Changelog#

All notable changes to this project will be documented in this file.

The format is based on Keep a Changelog, and this project adheres to Semantic Versioning.

[0.3.0] - 2025-01-13#

Add python Edge constructor for programmatic edge creation with orientation, x1, y1, x2, y2, width, and color parameters
Add explicit strategy for table detection, allowing the use of explicitly provided edges (#7)
Add explicit_h_edges and explicit_v_edges settings to TfSettings for providing explicit edges
Allow page parameter to be None in find_tables, find_all_cells_bboxes and get_edges when both strategies are explicit (and extract_text is False for find_tables)
Add plumber_edge_to_tablers_edge function for converting pdfplumber edges to tablers edges
Add documentation and doc workflow with Material-for-MkDocs (#6)

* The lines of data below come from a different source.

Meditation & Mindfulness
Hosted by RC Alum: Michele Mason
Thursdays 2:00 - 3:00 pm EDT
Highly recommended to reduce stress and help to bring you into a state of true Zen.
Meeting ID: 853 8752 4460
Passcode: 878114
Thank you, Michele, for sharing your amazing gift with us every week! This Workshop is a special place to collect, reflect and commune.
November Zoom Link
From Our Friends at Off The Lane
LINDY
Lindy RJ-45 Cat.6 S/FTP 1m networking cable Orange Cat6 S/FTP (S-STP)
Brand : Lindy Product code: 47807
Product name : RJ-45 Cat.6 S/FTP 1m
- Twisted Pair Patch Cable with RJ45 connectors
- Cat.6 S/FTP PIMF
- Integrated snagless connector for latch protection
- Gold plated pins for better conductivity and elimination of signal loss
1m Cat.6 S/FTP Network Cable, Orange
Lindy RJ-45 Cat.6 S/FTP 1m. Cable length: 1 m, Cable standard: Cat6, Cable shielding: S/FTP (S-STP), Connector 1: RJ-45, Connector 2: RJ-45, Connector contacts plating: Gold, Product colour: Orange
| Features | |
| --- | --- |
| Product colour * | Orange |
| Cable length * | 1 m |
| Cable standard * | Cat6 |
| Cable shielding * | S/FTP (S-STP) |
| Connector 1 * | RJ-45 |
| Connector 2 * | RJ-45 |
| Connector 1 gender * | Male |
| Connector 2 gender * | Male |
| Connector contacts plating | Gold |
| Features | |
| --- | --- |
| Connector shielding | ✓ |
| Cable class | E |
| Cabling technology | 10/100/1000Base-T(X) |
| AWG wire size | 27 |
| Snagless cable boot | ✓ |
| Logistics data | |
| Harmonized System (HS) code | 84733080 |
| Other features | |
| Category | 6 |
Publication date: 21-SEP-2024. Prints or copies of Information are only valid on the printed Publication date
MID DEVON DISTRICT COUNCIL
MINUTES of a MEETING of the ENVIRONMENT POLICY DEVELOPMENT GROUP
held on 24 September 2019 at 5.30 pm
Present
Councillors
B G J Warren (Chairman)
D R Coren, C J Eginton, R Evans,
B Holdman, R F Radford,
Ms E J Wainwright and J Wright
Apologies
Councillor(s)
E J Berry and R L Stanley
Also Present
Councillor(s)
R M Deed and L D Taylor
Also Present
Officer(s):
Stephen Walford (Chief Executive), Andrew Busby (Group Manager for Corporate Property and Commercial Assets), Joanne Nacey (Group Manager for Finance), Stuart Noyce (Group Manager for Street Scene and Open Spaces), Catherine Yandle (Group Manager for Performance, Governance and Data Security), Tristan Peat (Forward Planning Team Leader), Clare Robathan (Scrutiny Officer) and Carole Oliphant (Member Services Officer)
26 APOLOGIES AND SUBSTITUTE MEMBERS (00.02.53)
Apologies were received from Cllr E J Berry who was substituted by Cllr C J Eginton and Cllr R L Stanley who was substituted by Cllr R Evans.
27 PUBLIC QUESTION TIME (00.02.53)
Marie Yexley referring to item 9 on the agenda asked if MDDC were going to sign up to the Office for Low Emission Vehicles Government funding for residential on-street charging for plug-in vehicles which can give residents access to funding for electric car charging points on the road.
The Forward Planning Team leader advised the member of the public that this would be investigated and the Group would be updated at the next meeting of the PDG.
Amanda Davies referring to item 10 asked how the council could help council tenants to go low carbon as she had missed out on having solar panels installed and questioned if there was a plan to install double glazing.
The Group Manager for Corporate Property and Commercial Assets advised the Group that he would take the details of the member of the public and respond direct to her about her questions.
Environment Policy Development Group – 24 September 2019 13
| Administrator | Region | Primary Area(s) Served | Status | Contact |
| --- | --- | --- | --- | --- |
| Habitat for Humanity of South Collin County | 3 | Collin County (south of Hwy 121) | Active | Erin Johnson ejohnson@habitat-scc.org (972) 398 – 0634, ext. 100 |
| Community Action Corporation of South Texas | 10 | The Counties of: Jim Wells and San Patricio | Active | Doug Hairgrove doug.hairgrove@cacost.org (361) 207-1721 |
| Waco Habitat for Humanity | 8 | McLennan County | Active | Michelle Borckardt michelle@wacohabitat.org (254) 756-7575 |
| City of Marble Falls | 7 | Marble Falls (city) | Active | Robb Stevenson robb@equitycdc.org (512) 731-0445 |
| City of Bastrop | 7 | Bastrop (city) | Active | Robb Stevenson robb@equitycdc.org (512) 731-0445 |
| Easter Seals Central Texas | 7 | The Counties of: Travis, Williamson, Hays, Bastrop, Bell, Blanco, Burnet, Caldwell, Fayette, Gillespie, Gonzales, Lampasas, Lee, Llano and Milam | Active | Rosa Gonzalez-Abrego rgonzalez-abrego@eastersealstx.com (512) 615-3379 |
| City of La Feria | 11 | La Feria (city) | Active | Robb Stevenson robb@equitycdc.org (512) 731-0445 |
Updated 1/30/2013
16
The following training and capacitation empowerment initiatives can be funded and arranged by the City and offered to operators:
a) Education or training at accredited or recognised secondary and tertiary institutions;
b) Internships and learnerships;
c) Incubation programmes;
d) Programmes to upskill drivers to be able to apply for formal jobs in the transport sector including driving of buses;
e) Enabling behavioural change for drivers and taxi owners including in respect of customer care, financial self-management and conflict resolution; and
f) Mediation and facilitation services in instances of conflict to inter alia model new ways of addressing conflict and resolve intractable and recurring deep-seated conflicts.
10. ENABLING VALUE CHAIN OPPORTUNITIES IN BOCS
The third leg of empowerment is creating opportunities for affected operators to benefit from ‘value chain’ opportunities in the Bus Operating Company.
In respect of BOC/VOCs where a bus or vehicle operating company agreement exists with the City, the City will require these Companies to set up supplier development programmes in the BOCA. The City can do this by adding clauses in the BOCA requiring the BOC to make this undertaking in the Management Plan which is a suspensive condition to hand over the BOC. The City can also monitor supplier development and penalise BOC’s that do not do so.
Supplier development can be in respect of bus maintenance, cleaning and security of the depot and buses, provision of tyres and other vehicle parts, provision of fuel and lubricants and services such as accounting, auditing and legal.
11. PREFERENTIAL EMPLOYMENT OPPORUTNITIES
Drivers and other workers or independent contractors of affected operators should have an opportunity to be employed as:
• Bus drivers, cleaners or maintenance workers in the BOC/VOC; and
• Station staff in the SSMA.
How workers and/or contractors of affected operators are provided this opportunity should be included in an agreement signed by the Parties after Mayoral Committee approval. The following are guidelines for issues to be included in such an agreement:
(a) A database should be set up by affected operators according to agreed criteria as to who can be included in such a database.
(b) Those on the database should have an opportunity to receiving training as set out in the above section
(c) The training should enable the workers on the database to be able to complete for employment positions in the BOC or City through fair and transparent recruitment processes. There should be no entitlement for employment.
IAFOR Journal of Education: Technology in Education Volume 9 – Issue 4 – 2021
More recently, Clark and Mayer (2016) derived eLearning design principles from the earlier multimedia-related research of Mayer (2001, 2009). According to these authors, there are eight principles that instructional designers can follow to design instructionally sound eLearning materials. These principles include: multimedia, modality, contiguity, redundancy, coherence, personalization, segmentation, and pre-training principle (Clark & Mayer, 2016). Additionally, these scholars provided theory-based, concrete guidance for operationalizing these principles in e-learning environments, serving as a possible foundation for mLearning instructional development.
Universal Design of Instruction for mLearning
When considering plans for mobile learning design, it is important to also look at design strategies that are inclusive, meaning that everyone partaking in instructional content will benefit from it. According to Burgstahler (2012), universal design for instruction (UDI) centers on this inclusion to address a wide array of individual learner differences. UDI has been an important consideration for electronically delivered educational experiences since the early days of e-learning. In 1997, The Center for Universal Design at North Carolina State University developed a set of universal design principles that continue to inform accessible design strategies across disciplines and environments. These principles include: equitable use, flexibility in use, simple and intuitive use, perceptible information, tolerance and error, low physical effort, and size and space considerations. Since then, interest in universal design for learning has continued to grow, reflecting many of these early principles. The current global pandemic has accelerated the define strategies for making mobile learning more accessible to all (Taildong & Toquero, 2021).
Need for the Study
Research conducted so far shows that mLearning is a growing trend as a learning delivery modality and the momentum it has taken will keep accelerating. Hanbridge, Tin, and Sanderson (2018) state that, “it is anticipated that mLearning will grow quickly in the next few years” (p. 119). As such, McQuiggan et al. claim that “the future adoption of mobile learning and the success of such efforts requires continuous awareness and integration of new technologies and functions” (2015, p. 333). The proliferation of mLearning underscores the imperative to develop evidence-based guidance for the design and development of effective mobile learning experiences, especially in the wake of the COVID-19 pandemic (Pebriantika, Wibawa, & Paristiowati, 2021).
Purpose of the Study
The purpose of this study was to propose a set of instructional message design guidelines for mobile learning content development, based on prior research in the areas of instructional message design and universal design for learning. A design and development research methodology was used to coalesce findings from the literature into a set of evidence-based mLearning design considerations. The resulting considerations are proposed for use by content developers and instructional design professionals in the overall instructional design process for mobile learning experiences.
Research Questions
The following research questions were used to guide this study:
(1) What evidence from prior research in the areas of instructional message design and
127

Add CSV export for tables (to_csv) (#5)
Add Markdown export for tables (to_markdown)
Add HTML export for tables (to_html)
Add min_rows and min_columns settings for table filtering (default: None, no filter)
Add include_single_cell setting to configure whether to include tables with only one cell (default: false)
Add need_strip option to table extraction functions for whitespace and line feed handling (default: true)
Add rows and columns properties for Python bindings

Fix the bug that linux whl does not contains libpdfium.so (fixed by renaming it to libpdfium.so.1)

Update TfSettings default strategies from Lines to LinesStrict
Replace horizontal_ltr and vertical_ttb with text_read_in_clockwise to handle text with rotation_degrees 90 and 270 simultaneously
Enable to deal with pdf with page_count > 65535 by updating pdfium-render
Use global pdfium runtime